Dans une longue interview parue dans les colonnes du quotidien Assabah de ce mercredi 23 juin, Mohand Laenser, l’inamovible secrétaire général du Mouvement Populaire, qu’il dirige depuis maintenant 30 ans, refute le rôle secondaire qu’on a l’habitude d’attribuer à son parti sur l’échiquier politique.
Revendiquant d’être historiquement le premier parti marocain à faire front, dans l’opposition, à ce qu’il appelle «le parti unique», une référence à peine voilée à l’Istiqlal, parti qui l’a enfanté par césarienne, Laenser affirme que son parti reste incontournable. Mais à la question de savoir pourquoi son parti, qui a plus de 60 ans d’existence, n’a jamais dirigé un gouvernement, à l’instar de l’Istiqlal, de l’USFP, du PJD, etc., il répond en réfutant tout simplement la posture qu'on lui accolle, selon laquelle son parti est condamné à jouer un éternel rôle, celui de «compléter les majorités gouvernementales».

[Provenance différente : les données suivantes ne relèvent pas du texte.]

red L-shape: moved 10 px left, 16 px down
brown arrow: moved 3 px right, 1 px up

D’ailleurs, Assabah lui rappelle sa récente rencontre avec les dirigeants du PJD, en lui demandant s’il ne s’agirait pas d’une nouvelle manœuvre politicienne du MP, dont l’objectif serait de «réserver» une place au sein d’une éventuelle et prochaine coalition dirigée par le PJD.
Laenser a répondu qu’effectivement certains adversaires politiques, dans l’actuelle coalition gouvernementale, ont qualifié cette rencontre comme une tentative de sceller une «coalition tribale» entre le PJD et le MP. Mais il s’en défend, affirmant qu’il est prématuré de parler de renouvellement de l’alliance gouvernementale entre ces deux partis.

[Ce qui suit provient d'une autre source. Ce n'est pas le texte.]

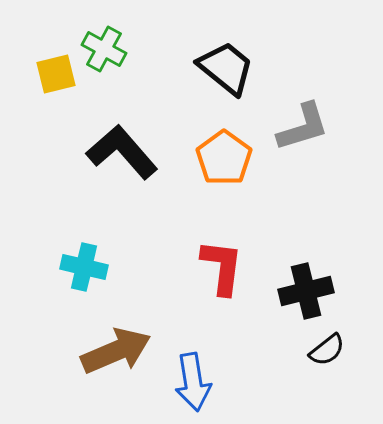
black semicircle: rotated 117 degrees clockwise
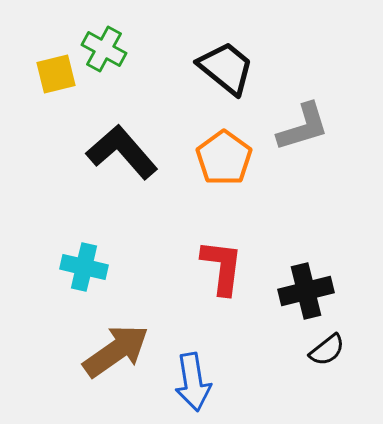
brown arrow: rotated 12 degrees counterclockwise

Cependant, celle-ci reste bien possible en fonction des résultats des prochaines élections, surtout, ajoute Laenser, qu’il ne faut pas oublier qu’elle n’est pas contre-nature, car le MP et le PJD sortent de la même matrice, vu la proximité qui liait leurs fondateurs respectifs, feus Mahjoubi Aherdane et Abdelkrim El Khatib.
Reconnaissant que le Mouvement populaire a perdu beaucoup de ses élus depuis 2009, soit 1800 conseillers communaux et 27 parlementaires, qui lui ont été «tractés» par ce qu’il appelle «un nouveau parti», Laenser estime que son parti garde intact son poids sur l’échiquier politique national.

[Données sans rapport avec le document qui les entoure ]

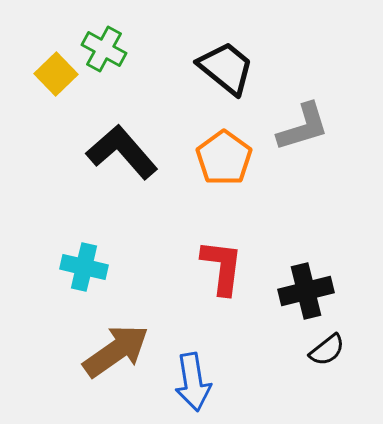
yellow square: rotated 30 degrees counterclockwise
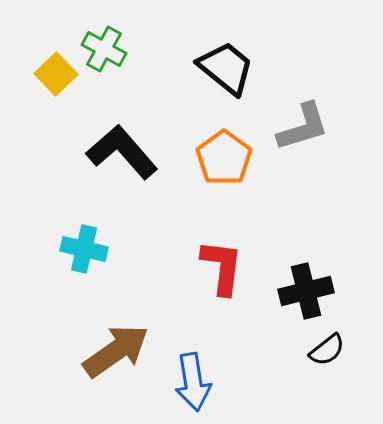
cyan cross: moved 18 px up
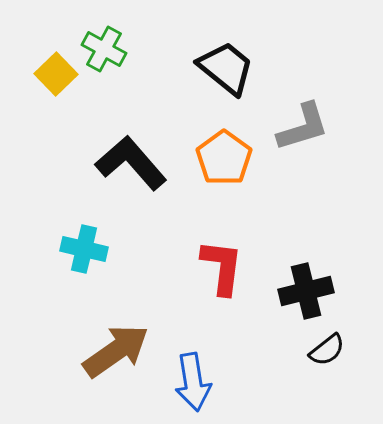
black L-shape: moved 9 px right, 11 px down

Niant toute lutte intestine pour briguer le poste de secrétaire général du parti, il reconnaît qu’une scission pointe à l’horizon, car explique-t-il, il est du droit de n’importe quel dirigeant du MP de créer un parti politique, dans le respect des lois et procédures en vigueur dans le pays. Mais à condition aussi que ce dirigeant n’usurpe pas le nom de son parti d’origine. En d’autres termes, Laenser estime que la dénomination «Mouvement populaire», ou «Union des Mouvements populaires», est une «marque déposée» historique que personne ne peut s’approprier.
Concernant d’éventuelles craintes qu’il soit lui-même éjecté de sa circonscription électorale traditionnelle de Boulemane par la féroce concurrence de la candidature du Rassemblement national des indépendants (RNI), Laenser estime que le pluralisme est sacré, mais la compétions électorale doit être loyale. «Ce qui me dérange en particulier, et qui porte atteinte à l’action politique en général, c’est quand la concurrence devient déloyale, à travers certaines pratiques qui portent atteinte à la démocratie et à la transparence. Je veux parler ici de certaines œuvres dites sociales ou de bienfaisance, que l’on n’a pas vues depuis 5 ans, et qui interviennent subitement au risque de peser sur le choix des citoyennes et citoyens. Mais rassurez-vous, Boulemane restera une citadelle du MP».